The Mumbles Mile, near Swansea, was famous for its concentration of seafront bars, but only seven remain.

Others are boarded up or have become restaurants and there are now plans to turn one of the largest, The Famous Bear, which shut last year, into flats.

Some locals have welcomed the change, saying the village has now become more of a family resort.

Until recently, the Mumbles Mile consisted of about a dozen pubs stretching along the seafront from the White Rose in the village square to The Pilot on the approach to Mumbles pier.

The White Rose
The Nag's Head
The Village Inn
The William Hancock
The Antelope
Mumbles Rugby Club
Salt Bar at the George

A typical Mumbles Mile would see visitors having a drink in every pub en route, before ending the evening in one of the resort's now-closed nightclubs.

Author Brian Davies, who has written about the pubs of Mumbles and Gower, said that the Mumbles Mile in its modern form was at its height of popularity in the 1960s, 70s and 80s.

But, he said, the trend for travelling to Mumbles had its roots in the temperance movement of the late 19th Century.

On Sundays pubs were shut across Wales, but a loophole in the act allowed travellers who had journeyed more than three miles to have an alcoholic drink.

This would see "many thousands" of people making the five-mile journey from Swansea to the many pubs of Mumbles.

He said that in the last decade, pub closures had affected the traditional mile.

"It's quite sad now if you look at a pub like The Pilot which is 150 years old and is boarded up," he said.

"There are still a few decent pubs along there, but it is not the Mumbles Mile as it once was."

Mumbles councillor Joan Peters said the village had suffered a reputation as a destination for stag and hen parties and weekends would regularly bring coaches full of revellers.

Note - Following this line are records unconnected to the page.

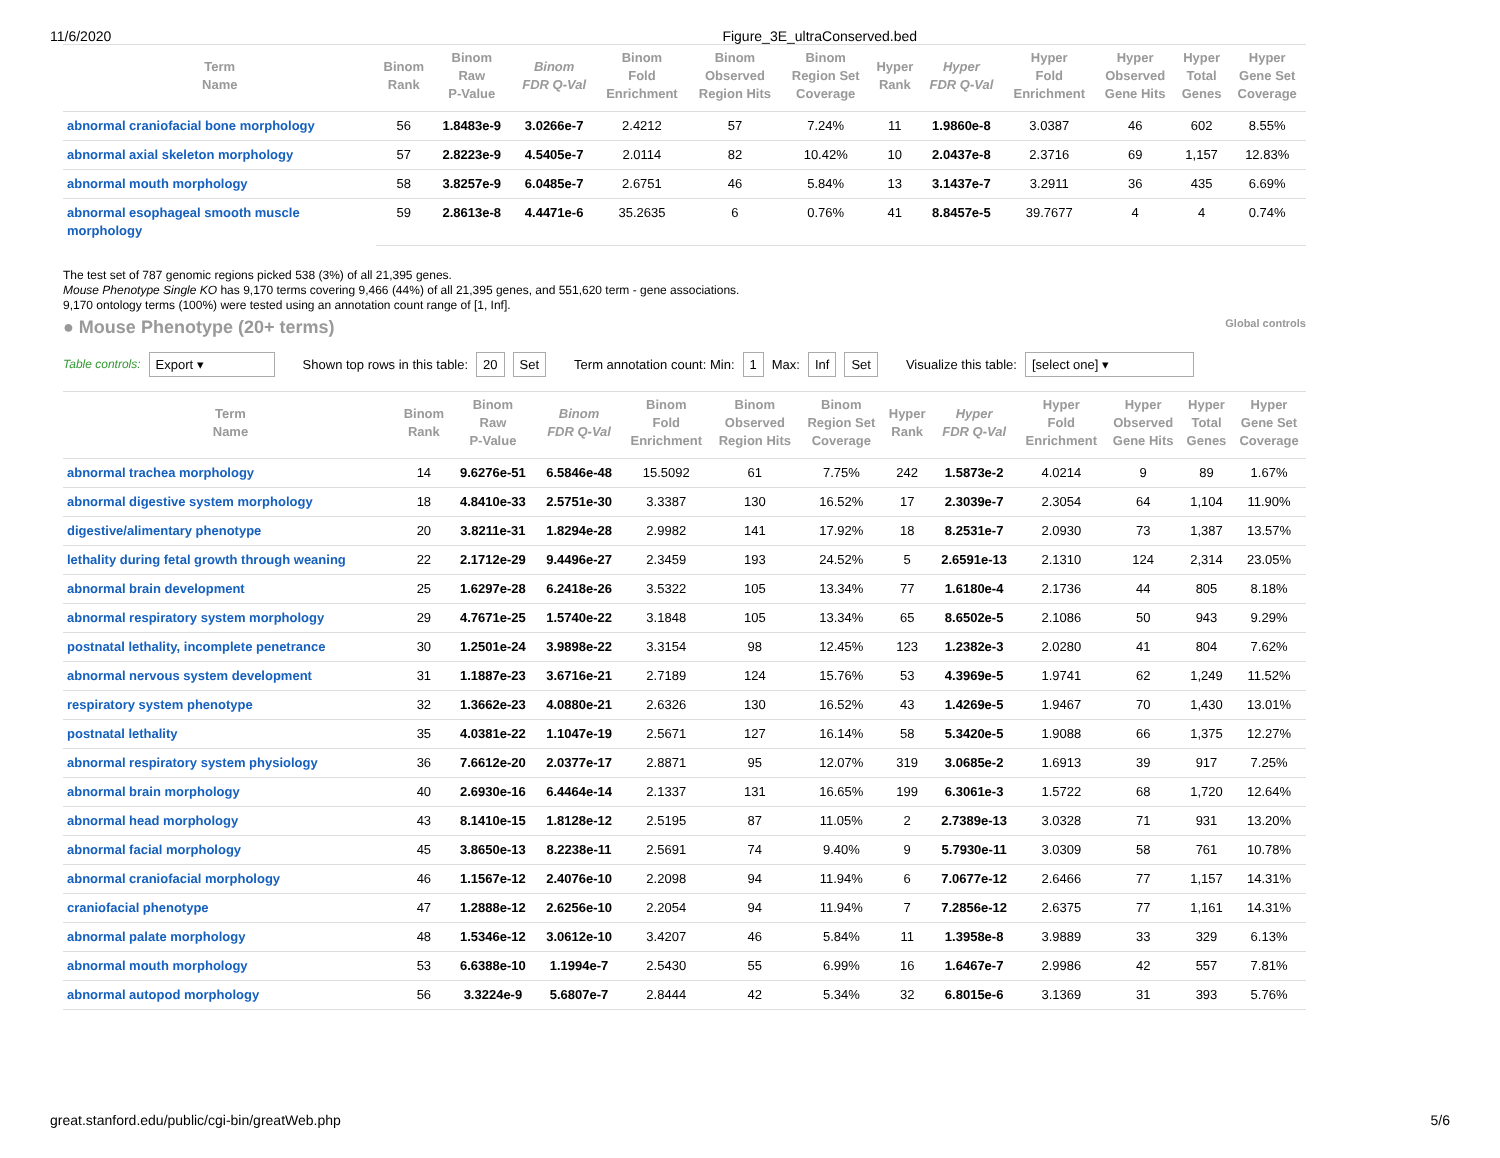11/6/2020 Figure_3E_ultraConserved.bed
| Term Name | Binom Rank | Binom Raw P-Value | Binom FDR Q-Val | Binom Fold Enrichment | Binom Observed Region Hits | Binom Region Set Coverage | Hyper Rank | Hyper FDR Q-Val | Hyper Fold Enrichment | Hyper Observed Gene Hits | Hyper Total Genes | Hyper Gene Set Coverage |
| --- | --- | --- | --- | --- | --- | --- | --- | --- | --- | --- | --- | --- |
| abnormal craniofacial bone morphology | 56 | 1.8483e-9 | 3.0266e-7 | 2.4212 | 57 | 7.24% | 11 | 1.9860e-8 | 3.0387 | 46 | 602 | 8.55% |
| abnormal axial skeleton morphology | 57 | 2.8223e-9 | 4.5405e-7 | 2.0114 | 82 | 10.42% | 10 | 2.0437e-8 | 2.3716 | 69 | 1,157 | 12.83% |
| abnormal mouth morphology | 58 | 3.8257e-9 | 6.0485e-7 | 2.6751 | 46 | 5.84% | 13 | 3.1437e-7 | 3.2911 | 36 | 435 | 6.69% |
| abnormal esophageal smooth muscle morphology | 59 | 2.8613e-8 | 4.4471e-6 | 35.2635 | 6 | 0.76% | 41 | 8.8457e-5 | 39.7677 | 4 | 4 | 0.74% |
The test set of 787 genomic regions picked 538 (3%) of all 21,395 genes.
Mouse Phenotype Single KO has 9,170 terms covering 9,466 (44%) of all 21,395 genes, and 551,620 term - gene associations.
9,170 ontology terms (100%) were tested using an annotation count range of [1, Inf].
● Mouse Phenotype (20+ terms)
Global controls
Table controls: Export ▾ Shown top rows in this table: 20 Set Term annotation count: Min: 1 Max: Inf Set Visualize this table: [select one] ▾
| Term Name | Binom Rank | Binom Raw P-Value | Binom FDR Q-Val | Binom Fold Enrichment | Binom Observed Region Hits | Binom Region Set Coverage | Hyper Rank | Hyper FDR Q-Val | Hyper Fold Enrichment | Hyper Observed Gene Hits | Hyper Total Genes | Hyper Gene Set Coverage |
| --- | --- | --- | --- | --- | --- | --- | --- | --- | --- | --- | --- | --- |
| abnormal trachea morphology | 14 | 9.6276e-51 | 6.5846e-48 | 15.5092 | 61 | 7.75% | 242 | 1.5873e-2 | 4.0214 | 9 | 89 | 1.67% |
| abnormal digestive system morphology | 18 | 4.8410e-33 | 2.5751e-30 | 3.3387 | 130 | 16.52% | 17 | 2.3039e-7 | 2.3054 | 64 | 1,104 | 11.90% |
| digestive/alimentary phenotype | 20 | 3.8211e-31 | 1.8294e-28 | 2.9982 | 141 | 17.92% | 18 | 8.2531e-7 | 2.0930 | 73 | 1,387 | 13.57% |
| lethality during fetal growth through weaning | 22 | 2.1712e-29 | 9.4496e-27 | 2.3459 | 193 | 24.52% | 5 | 2.6591e-13 | 2.1310 | 124 | 2,314 | 23.05% |
| abnormal brain development | 25 | 1.6297e-28 | 6.2418e-26 | 3.5322 | 105 | 13.34% | 77 | 1.6180e-4 | 2.1736 | 44 | 805 | 8.18% |
| abnormal respiratory system morphology | 29 | 4.7671e-25 | 1.5740e-22 | 3.1848 | 105 | 13.34% | 65 | 8.6502e-5 | 2.1086 | 50 | 943 | 9.29% |
| postnatal lethality, incomplete penetrance | 30 | 1.2501e-24 | 3.9898e-22 | 3.3154 | 98 | 12.45% | 123 | 1.2382e-3 | 2.0280 | 41 | 804 | 7.62% |
| abnormal nervous system development | 31 | 1.1887e-23 | 3.6716e-21 | 2.7189 | 124 | 15.76% | 53 | 4.3969e-5 | 1.9741 | 62 | 1,249 | 11.52% |
| respiratory system phenotype | 32 | 1.3662e-23 | 4.0880e-21 | 2.6326 | 130 | 16.52% | 43 | 1.4269e-5 | 1.9467 | 70 | 1,430 | 13.01% |
| postnatal lethality | 35 | 4.0381e-22 | 1.1047e-19 | 2.5671 | 127 | 16.14% | 58 | 5.3420e-5 | 1.9088 | 66 | 1,375 | 12.27% |
| abnormal respiratory system physiology | 36 | 7.6612e-20 | 2.0377e-17 | 2.8871 | 95 | 12.07% | 319 | 3.0685e-2 | 1.6913 | 39 | 917 | 7.25% |
| abnormal brain morphology | 40 | 2.6930e-16 | 6.4464e-14 | 2.1337 | 131 | 16.65% | 199 | 6.3061e-3 | 1.5722 | 68 | 1,720 | 12.64% |
| abnormal head morphology | 43 | 8.1410e-15 | 1.8128e-12 | 2.5195 | 87 | 11.05% | 2 | 2.7389e-13 | 3.0328 | 71 | 931 | 13.20% |
| abnormal facial morphology | 45 | 3.8650e-13 | 8.2238e-11 | 2.5691 | 74 | 9.40% | 9 | 5.7930e-11 | 3.0309 | 58 | 761 | 10.78% |
| abnormal craniofacial morphology | 46 | 1.1567e-12 | 2.4076e-10 | 2.2098 | 94 | 11.94% | 6 | 7.0677e-12 | 2.6466 | 77 | 1,157 | 14.31% |
| craniofacial phenotype | 47 | 1.2888e-12 | 2.6256e-10 | 2.2054 | 94 | 11.94% | 7 | 7.2856e-12 | 2.6375 | 77 | 1,161 | 14.31% |
| abnormal palate morphology | 48 | 1.5346e-12 | 3.0612e-10 | 3.4207 | 46 | 5.84% | 11 | 1.3958e-8 | 3.9889 | 33 | 329 | 6.13% |
| abnormal mouth morphology | 53 | 6.6388e-10 | 1.1994e-7 | 2.5430 | 55 | 6.99% | 16 | 1.6467e-7 | 2.9986 | 42 | 557 | 7.81% |
| abnormal autopod morphology | 56 | 3.3224e-9 | 5.6807e-7 | 2.8444 | 42 | 5.34% | 32 | 6.8015e-6 | 3.1369 | 31 | 393 | 5.76% |
great.stanford.edu/public/cgi-bin/greatWeb.php 5/6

But she said competing pubs and clubs in Swansea - the city's revamped Wind Street in particular - had taken much of that trade away.

The Pilot Inn in Mumbles
The Pilot
The Famous Bear
The Prince of Wales
The Mermaid Hotel

"It's a double edged sword," she said.

"While I do feel sorry for the landlords of the pubs that have closed - and there are several others for sale - at the same time it's made life a great deal more pleasant for people living here.

"If you walk along the front you see many more families and we have some excellent new restaurants."

But for many it was the pub crawl that put the area on the map - with one group of Americans even travelling across the Atlantic in 2004 just to visit the pubs.

The nightclub at the pier shut in 2006 to make way for an ice skating rink and one of the village's two taxi companies closed last month.

As well as stag and hen parties the Mumbles Mile had proved popular with students from Swansea University.

The Students' Union said it still publicised the pub crawl to freshers and people moving to the area.

But it said the nightlife in Swansea had developed in recent years.

"It is sad to hear Mumbles is going through a period of poor trading," said welfare officer Stuart Jones.

"It would be great to see it return to a thriving and prosperous village in terms of nightlife."